Kenvue on Monday canceled its meetings with Oz and Bhattacharya.

‘Taking Tylenol is not good,’ President Trump said Monday as Robert F. Kennedy Jr. and other officials looked on.

At just before 5 p.m. Eastern on Monday, at the start of his press conference televised from the White House’s Roosevelt Room, President Trump tripped up pronouncing acetaminophen as he said it was associated with a “very increased" risk of autism. The president switched to referring to it as Tylenol for the rest of the news conference. “So taking Tylenol is not good, all right, I’ll say it. It’s not good," he said, as Kennedy stood by.

The president acknowledged that he was diverging from the health leaders he chose to guide him: “Bobby wants to be very careful with what he says," Trump said, referring to Kennedy. “But I’m not so careful with what I say."

The U.S. Food and Drug Administration guidance on the link between acetaminophen and autism was far more nuanced. “To be clear, while an association between acetaminophen and autism has been described in many studies, a causal relationship has not been established and there are contrary studies in the scientific literature," according to the official notice Trump’s administration released Monday.

That nuance went out the window as social media blew up. A 2017 tweet from the Tylenol account that read: “We actually don’t recommend using any of our products while pregnant," was seized upon by advocates for Kennedy’s MAHA initiative.
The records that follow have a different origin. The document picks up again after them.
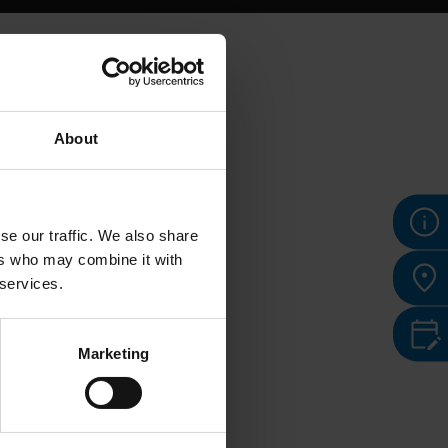
About
se our traffic. We also share
ers who may combine it with
 services.
Marketing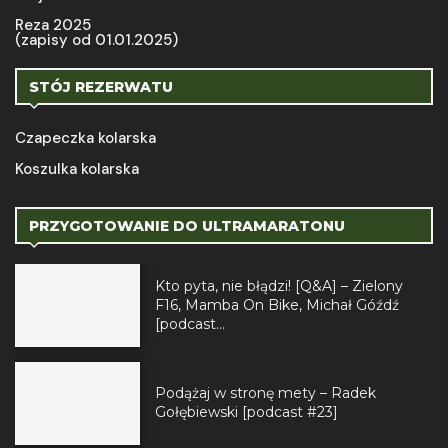
Reza 2025
(zapisy od 01.01.2025)
STÓJ REZERWATU
Czapeczka kolarska
Koszulka kolarska
PRZYGOTOWANIE DO ULTRAMARATONU
Kto pyta, nie błądzi! [Q&A] – Zielony
F16, Mamba On Bike, Michał Góźdź
[podcast...
Podążaj w stronę mety – Radek
Gołębiewski [podcast #23]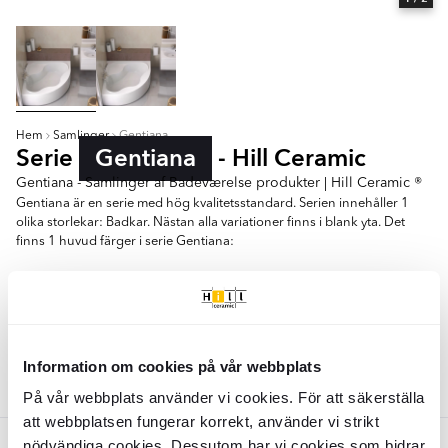
Hem
Samlinger
Gentiana
Serie
Gentiana
- Hill Ceramic
Gentiana - Samlinger af Badeværelse produkter | Hill Ceramic ®
Gentiana är en serie med hög kvalitetsstandard. Serien innehåller 1
olika storlekar: Badkar. Nästan alla variationer finns i blank yta. Det
finns 1 huvud färger i serie Gentiana:
- Vit
Badkar
Information om cookies på vår webbplats
Farver:
Hvid
På vår webbplats använder vi cookies. För att säkerställa
att webbplatsen fungerar korrekt, använder vi strikt
nödvändiga cookies. Dessutom har vi cookies som bidrar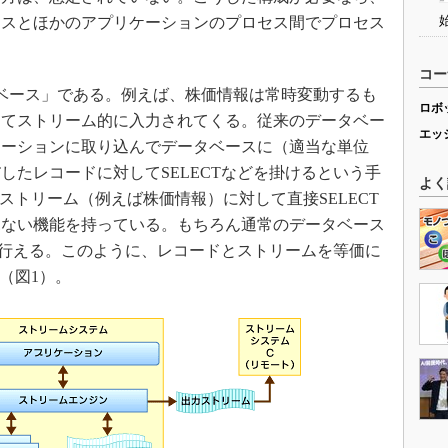
セスとほかのアプリケーションのプロセス間でプロセス
コー
ベース」である。例えば、株価情報は常時変動するも
ロボ
してストリーム的に入力されてくる。従来のデータベー
エッ
ケーションに取り込んでデータベースに（適当な単位
ERTしたレコードに対してSELECTなどを掛けるという手
よく
ストリーム（例えば株価情報）に対して直接SELECT
見ない機能を持っている。もちろん通常のデータベース
Tも行える。このように、レコードとストリームを等価に
（図1）。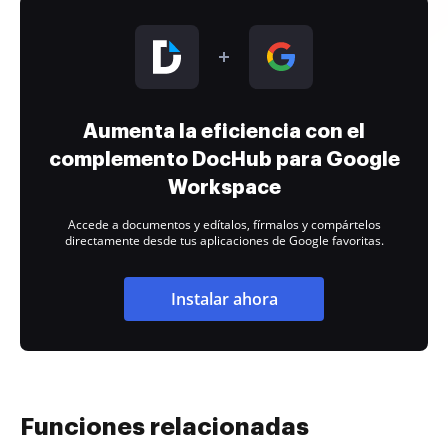
Aumenta la eficiencia con el
complemento DocHub para Google
Workspace
Accede a documentos y edítalos, fírmalos y compártelos
directamente desde tus aplicaciones de Google favoritas.
Instalar ahora
Funciones relacionadas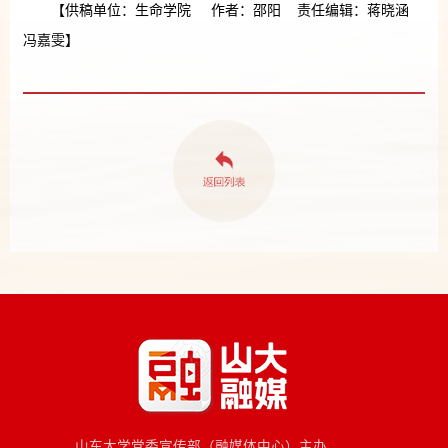
【供稿单位：生命学院 作者：邵阳 责任编辑：蒋晓涵
冯嘉雯】
山东大学党委宣传部（融媒体中心）主办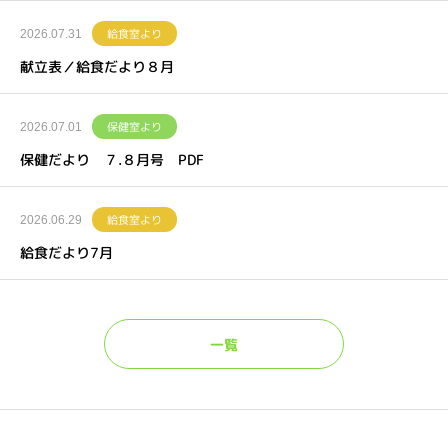
給食室より
2026.07.31
献立表／給食だより８月
保健室より
2026.07.01
保健だより ７.８月号 PDF
給食室より
2026.06.29
給食だより7月
一覧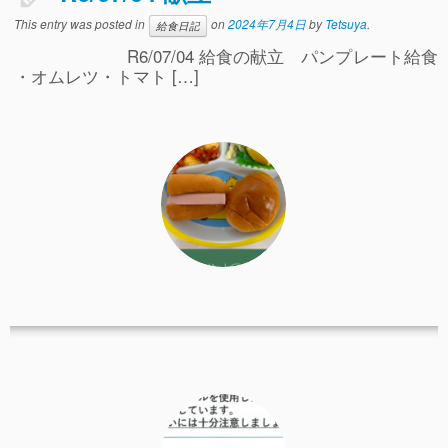
事故や怪我について
This entry was posted in
on
2024年7月4日
by
Tetsuya
.
給食日記
R6/07/04 給食の献立 パンプレート給食
卒園児進路
・オムレツ・トマト […]
お知らせ
給食日記
園生活ブログ
2歳児クラス(ももたろうクラブ)
募集概要(2歳児クラス)
保育料について
入会してから
園生活ブログ(2歳児クラス)
体験入園＆園見学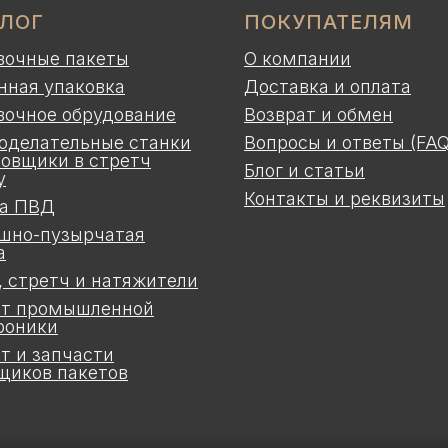
АЛОГ
ПОКУПАТЕЛЯМ
вочные пакеты
О компании
нная упаковка
Доставка и оплата
вочное обрудование
Возврат и обмен
оделательные станки
Вопросы и ответы (FAQ
ковщики в стретч
Блог и статьи
у
Контакты и реквизиты
а ПВД
шно-пузырчатая
а
, стретч и натяжители
т промышленной
роники
т и запчасти
щиков пакетов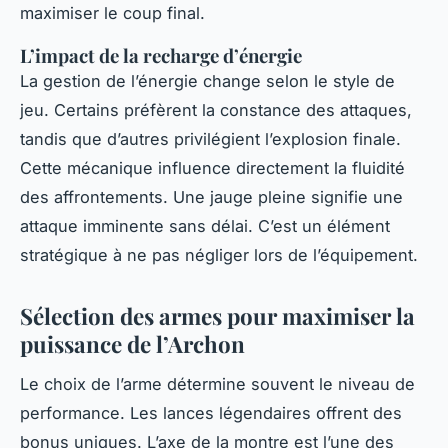
maximiser le coup final.
L’impact de la recharge d’énergie
La gestion de l’énergie change selon le style de
jeu. Certains préfèrent la constance des attaques,
tandis que d’autres privilégient l’explosion finale.
Cette mécanique influence directement la fluidité
des affrontements. Une jauge pleine signifie une
attaque imminente sans délai. C’est un élément
stratégique à ne pas négliger lors de l’équipement.
Sélection des armes pour maximiser la
puissance de l’Archon
Le choix de l’arme détermine souvent le niveau de
performance. Les lances légendaires offrent des
bonus uniques. L’axe de la montre est l’une des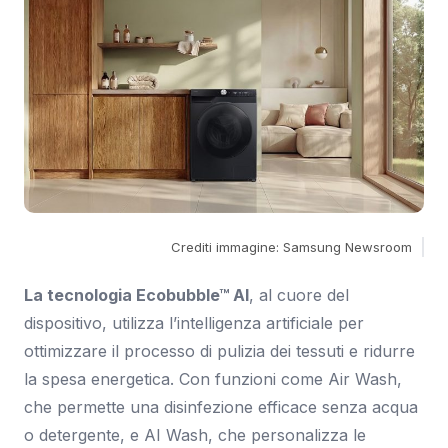
Crediti immagine: Samsung Newsroom
La tecnologia Ecobubble™ AI
, al cuore del
dispositivo, utilizza l’intelligenza artificiale per
ottimizzare il processo di pulizia dei tessuti e ridurre
la spesa energetica. Con funzioni come Air Wash,
che permette una disinfezione efficace senza acqua
o detergente, e AI Wash, che personalizza le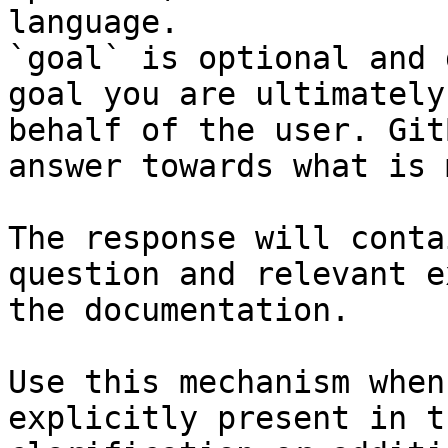
language.

`goal` is optional and 
goal you are ultimately
behalf of the user. Git
answer towards what is 
The response will conta
question and relevant e
the documentation.

Use this mechanism when
explicitly present in t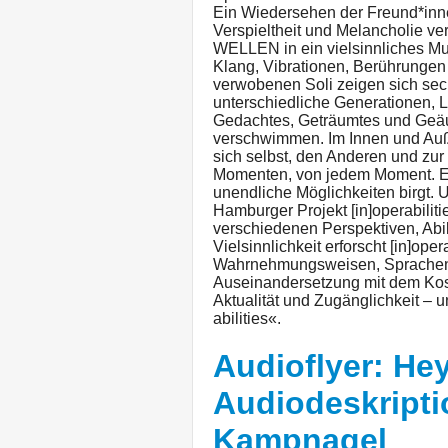
Ein Wiedersehen der Freund*inne
Verspieltheit und Melancholie ve
WELLEN in ein vielsinnliches M
Klang, Vibrationen, Berührungen 
verwobenen Soli zeigen sich sec
unterschiedliche Generationen,
Gedachtes, Geträumtes und Geäuß
verschwimmen. Im Innen und Auß
sich selbst, den Anderen und zur
Momenten, von jedem Moment. E
unendliche Möglichkeiten birgt. 
Hamburger Projekt [in]operabilit
verschiedenen Perspektiven, Abil
Vielsinnlichkeit erforscht [in]op
Wahrnehmungsweisen, Sprachen
Auseinandersetzung mit dem Kosm
Aktualität und Zugänglichkeit – 
abilities«.
Audioflyer: He
Audiodeskripti
Kampnagel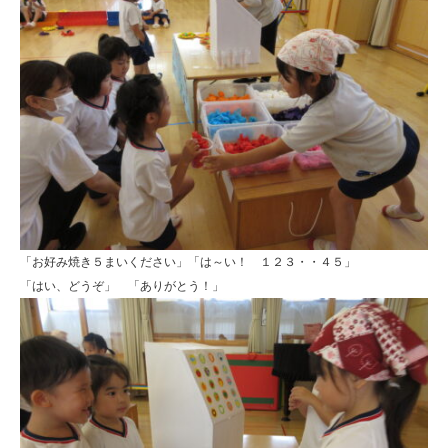
型
認
定
こ
ど
も
園
ひ
「お好み焼き５まいください」「は～い！ １２３・・４５」
ら
「はい、どうぞ」 「ありがとう！」
り
す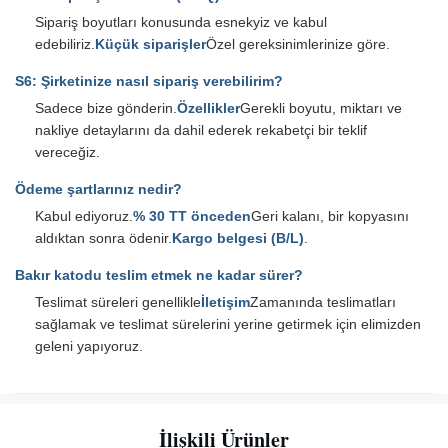
Sipariş boyutları konusunda esnekyiz ve kabul
edebiliriz.
Küçük siparişler
Özel gereksinimlerinize göre.
S6: Şirketinize nasıl sipariş verebilirim?
Sadece bize gönderin.
Özellikler
Gerekli boyutu, miktarı ve
nakliye detaylarını da dahil ederek rekabetçi bir teklif
vereceğiz.
Ödeme şartlarınız nedir?
Kabul ediyoruz.
% 30 TT önceden
Geri kalanı, bir kopyasını
aldıktan sonra ödenir.
Kargo belgesi (B/L)
.
Bakır katodu teslim etmek ne kadar sürer?
Teslimat süreleri genellikle
İletişim
Zamanında teslimatları
sağlamak ve teslimat sürelerini yerine getirmek için elimizden
geleni yapıyoruz.
İlişkili Ürünler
Official Health & Human Services social-media accounts shared the post with the note: “No caption needed." The White House social-media accounts also recirculated the post, with a photo of Trump holding a “Trump was right about everything" hat.

Tylenol’s own social-media posts have tried to counter the noise.

Tylenol posted a series of Instagram posts this week, directing people to its website’s FAQ page and reiterating that its position on acetaminophen for pregnant women hasn’t changed.

“We do not recommend pregnant women take any medication without talking to their doctor," Kenvue said in a statement, adding that the 2017 tweet was “incomplete and did not address our full guidance on the safe use of Tylenol."

Ji, the vaccine skeptic whose Substack Kennedy had texted to Perry, said in an email that his readership has grown with the increased interest in Tylenol-autism information. His Substack, which has 43,000 subscribers, is currently listed among the fastest-rising publications in the health politics category, according to Substack’s leaderboard.

Kenvue has a crisis communications firm. It is also evaluating its potential liability, in the event that the statements from Trump and his administration spark a new round of lawsuits. The statute of limitation is paused until a child reaches the age of 18 in personal-injury lawsuits. That means a mother who took Tylenol during pregnancy and has a child with autism could take years to file a suit.

Friday morning, Perry sent a memo to Kenvue employees. “Difficult as it has been, it is clear to me that this team is guided by science and passionate about caring for others," he wrote. “Moments like these are when you see true character and I’ve been incredibly proud of how each of you has shown up."